A thoughtful, articulate man who spent a year at USC on a Fulbright fellowship, Papic said the lack of press had to do with the kind of materialistic society he feared Croatia, a new country admitted to the U.N. in 1992, was becoming. His press conference was without press, the director explained, because of the lure of a rival media event, complete with entertainment and a lavish buffet, being held just 20 minutes outside of town.

"The president of Croatia is coming today to open a new luxury hotel," Papic explained, as much in resignation as in despair. "The film festival is not the event, the whole spirit of the town is in that opening. This is our society, this is a real picture of us.

"I call my generation 'Lost in Transition,' " Papic went on, with a conscious nod to the Sofia Coppola film. "During communism, we were dreaming of democracy. Then it came, but it is a false democracy in my opinion.

"Everything that is bad in Western society came. We don't have a middle class, we have a small group of very rich, and 90% of the people are hardly surviving. What kind of society, what kind of democracy is this?"

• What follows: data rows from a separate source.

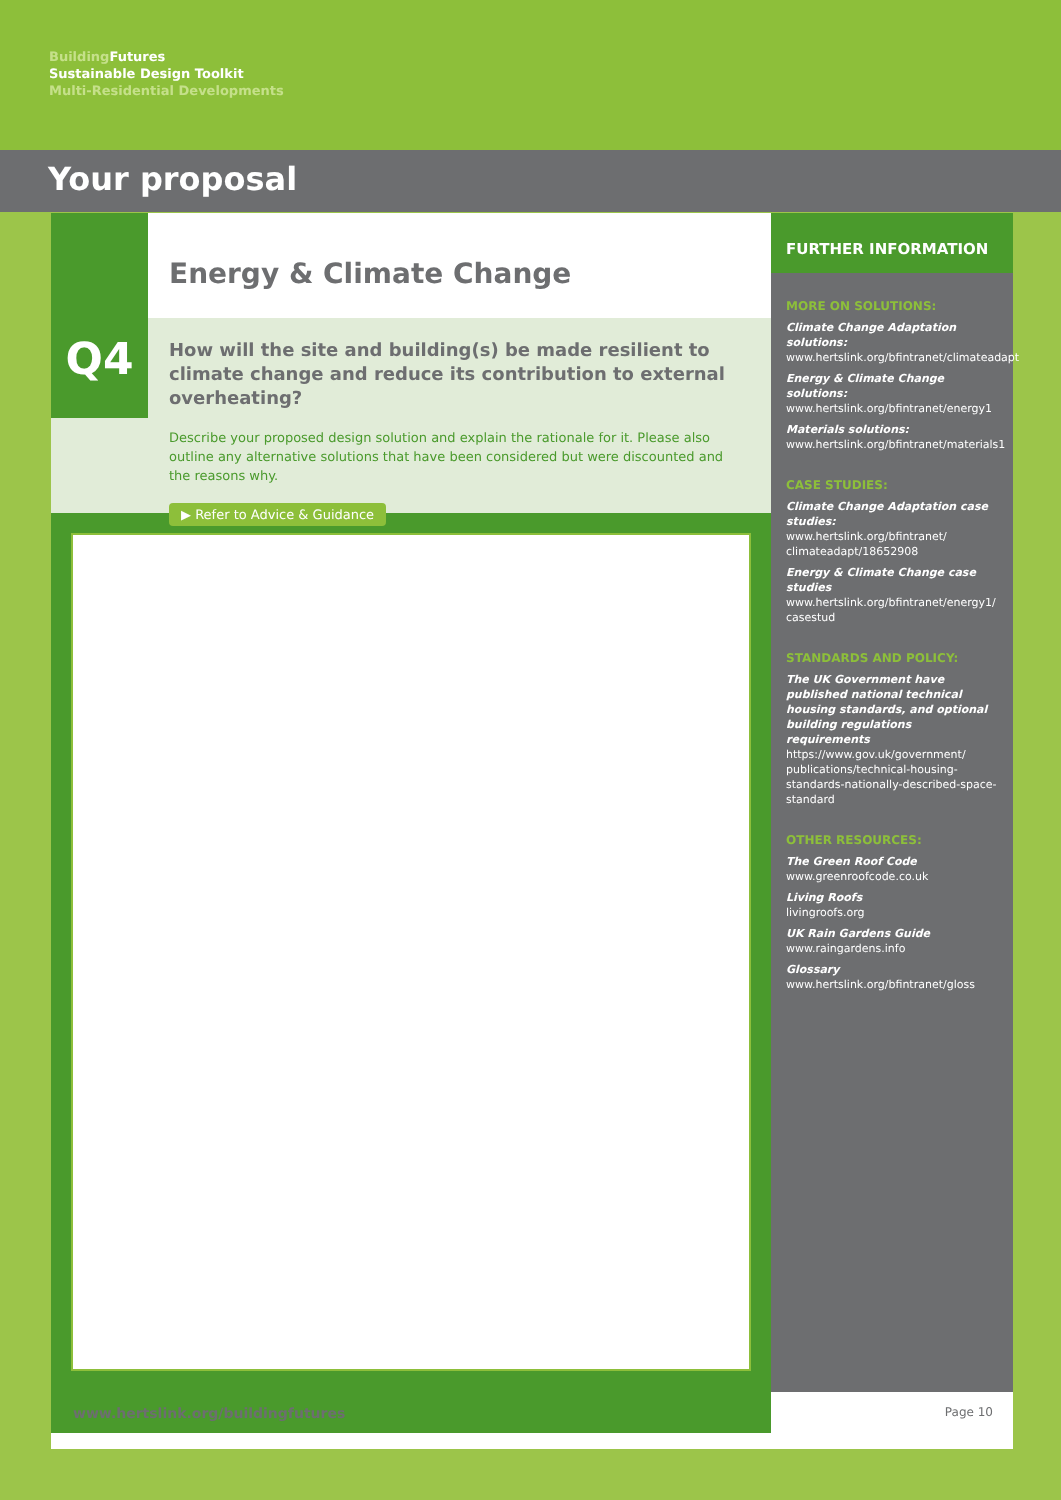Building Futures
Sustainable Design Toolkit
Multi-Residential Developments
Your proposal
Q4
Energy & Climate Change
How will the site and building(s) be made resilient to climate change and reduce its contribution to external overheating?
Describe your proposed design solution and explain the rationale for it. Please also outline any alternative solutions that have been considered but were discounted and the reasons why.
▶ Refer to Advice & Guidance
FURTHER INFORMATION
MORE ON SOLUTIONS:
Climate Change Adaptation solutions:
www.hertslink.org/bfintranet/climateadapt
Energy & Climate Change solutions:
www.hertslink.org/bfintranet/energy1
Materials solutions:
www.hertslink.org/bfintranet/materials1
CASE STUDIES:
Climate Change Adaptation case studies:
www.hertslink.org/bfintranet/
climateadapt/18652908
Energy & Climate Change case studies
www.hertslink.org/bfintranet/energy1/
casestud
STANDARDS AND POLICY:
The UK Government have published national technical housing standards, and optional building regulations requirements
https://www.gov.uk/government/
publications/technical-housing-standards-nationally-described-space-standard
OTHER RESOURCES:
The Green Roof Code
www.greenroofcode.co.uk
Living Roofs
livingroofs.org
UK Rain Gardens Guide
www.raingardens.info
Glossary
www.hertslink.org/bfintranet/gloss
www.hertslink.org/buildingfutures Page 10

The director gestures again to the uncrowded room. "This is your chance to picture the essence of a country in transition. The reality is going on in front of you." A pause, followed by a wry "We are lost."

Behind the scenes

I had come to Dubrovnik to get a look at a young film festival, to find out how one of these events goes about getting started, and I did. But I also found out something more.

The Dubrovnik event turned out to be an unexpected opportunity to examine a film culture and a society still coming to terms with a devastating catastrophe a decade-plus after the fact. It was a way to observe the political and human aftershocks of war in a place that never expected to be under fire, and to see how those tremors affected both the kinds of films being made and how they are received.

To look up at the delightful green hills gently dotted with cypress trees that ring the city is to feel as Dubrovnik's residents did in 1991: that it would be unimaginable for the war that led to the breakup of Yugoslavia to touch down in this nonstrategic location, beautiful enough to be the image of choice for guidebook covers and one of only three cities in Europe to be designated World Heritage Sites by the U.N.

Yet the war did arrive here, and with a force that stunned the inhabitants. The Serb-Montenegrin-dominated Yugoslav army bombarded the city with more than 2,000 shells from October 1991 through the following summer. More than two-thirds of the old town's distinctive red-tiled roofs were hit, and total damage, including the destruction of a 25,000-book library, has been estimated at $10 million. According to Robin Harris' authoritative "Dubrovnik: A History," 221 people died and the city's tourist industry was "destroyed."